▶ _Source extract_
::::::

From: Nadav Amit <nadav.amit@gmail.com>
To: Andrew Morton <akpm@linux-foundation.org>
Cc: linux-mm@kvack.org, Nadav Amit <namit@vmware.com>,
David Hildenbrand <david@redhat.com>,
Andrea Arcangeli <aarcange@redhat.com>,
Mike Rapoport <rppt@linux.vnet.ibm.com>,
Peter Xu <peterx@redhat.com>, Jan Kara <jack@suse.cz>
Subject: [PATCH v2] userfaultfd: provide unmasked address on page-fault
Date: Fri, 18 Feb 2022 04:10:03 +0000 [thread overview]
Message-ID: <20220218041003.3508-1-namit@vmware.com> (raw)
From: Nadav Amit <namit@vmware.com>
Userfaultfd is supposed to provide the full address (i.e., unmasked) of
the faulting access back to userspace. However, that is not the case for
quite some time.
Even running "userfaultfd_demo" from the userfaultfd man page provides
the wrong output (and contradicts the man page). Notice that
"UFFD_EVENT_PAGEFAULT event" shows the masked address (7fc5e30b3000)
and not the first read address (0x7fc5e30b300f).
Address returned by mmap() = 0x7fc5e30b3000
fault_handler_thread():
poll() returns: nready = 1; POLLIN = 1; POLLERR = 0
UFFD_EVENT_PAGEFAULT event: flags = 0; address = 7fc5e30b3000
(uffdio_copy.copy returned 4096)
Read address 0x7fc5e30b300f in main(): A
Read address 0x7fc5e30b340f in main(): A
Read address 0x7fc5e30b380f in main(): A
Read address 0x7fc5e30b3c0f in main(): A
The exact address is useful for various reasons and specifically for
prefetching decisions. If it is known that the memory is populated by
certain objects whose size is not page-aligned, then based on the
faulting address, the uffd-monitor can decide whether to prefetch and
prefault the adjacent page.
This bug has been for quite some time in the kernel: since commit
1a29d85eb0f1 ("mm: use vmf->address instead of of vmf->virtual_address")

::::::

(Entries excerpted from a collection)
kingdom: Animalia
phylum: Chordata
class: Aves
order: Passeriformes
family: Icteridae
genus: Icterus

::::::

▶ _What needs to be done_
Answer these questions about the patch message:
1. What address does the UFFD_EVENT_PAGEFAULT event show in the demo output?
2. For which kind of decisions does the patch message say the exact address is specifically useful?
3. Since which commit has the bug been in the kernel?
These entries were drawn from a separate source.

▶ _Correct output_
1. 7fc5e30b3000
2. Prefetching decisions
3. 1a29d85eb0f1